Read allocate will impact bzero performance or not

I'm trying to understand read allocate mode in cortex A7 core. From description of Read allocate mode in TRM of Cortex A7 core, my understanding is that bzero will downgrade memset performance while memset was done with consecutive memory.  For example, lmbench bzero test will apply 100M memory, the it will try it clear memory via memset, then measure the performance. Please correct me if my above understanding is wrong.


The L1 data cache only supports a Write-Back policy. It normally allocates

a cache line on either a read miss or a write miss. However, there are some

situations where allocating on writes is undesirable, such as executing the

C standard library memset() function to clear a large block of memory to a

known value. Writing large blocks of data like this can pollute the cache

with unnecessary data. It can also waste power and performance if a

linefill must be performed only to discard the linefill data because the

entire line was subsequently written by the memset().
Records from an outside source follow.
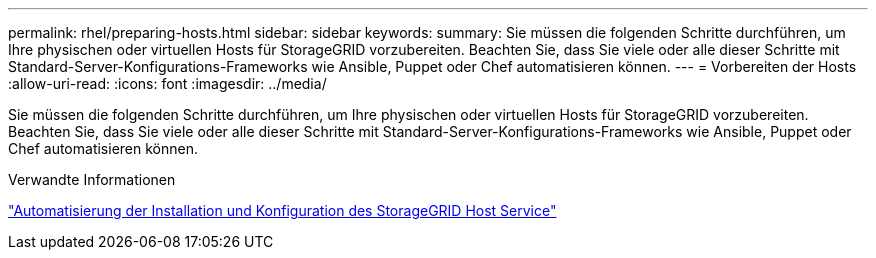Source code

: ---
permalink: rhel/preparing-hosts.html 
sidebar: sidebar 
keywords:  
summary: Sie müssen die folgenden Schritte durchführen, um Ihre physischen oder virtuellen Hosts für StorageGRID vorzubereiten. Beachten Sie, dass Sie viele oder alle dieser Schritte mit Standard-Server-Konfigurations-Frameworks wie Ansible, Puppet oder Chef automatisieren können. 
---
= Vorbereiten der Hosts
:allow-uri-read: 
:icons: font
:imagesdir: ../media/


[role="lead"]
Sie müssen die folgenden Schritte durchführen, um Ihre physischen oder virtuellen Hosts für StorageGRID vorzubereiten. Beachten Sie, dass Sie viele oder alle dieser Schritte mit Standard-Server-Konfigurations-Frameworks wie Ansible, Puppet oder Chef automatisieren können.

.Verwandte Informationen
link:automating-installation-and-configuration-of-storagegrid-host-service.html["Automatisierung der Installation und Konfiguration des StorageGRID Host Service"]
To prevent this, the Bus Interface Unit (BIU) includes logic to detect when

a full cache line has been written by the processor before the linefill has

completed. If this situation is detected on three consecutive linefills, it

switches into read allocate mode. When in read allocate mode, loads

behave as normal and can still cause linefills, and writes still lookup in the

cache but, if they miss, they write out to L2 rather than starting a linefill.

The BIU continues in read allocate mode until it detects either a cacheable

write burst to L2 that is not a full cache line, or there is a load to the same

line as is currently being written to L2.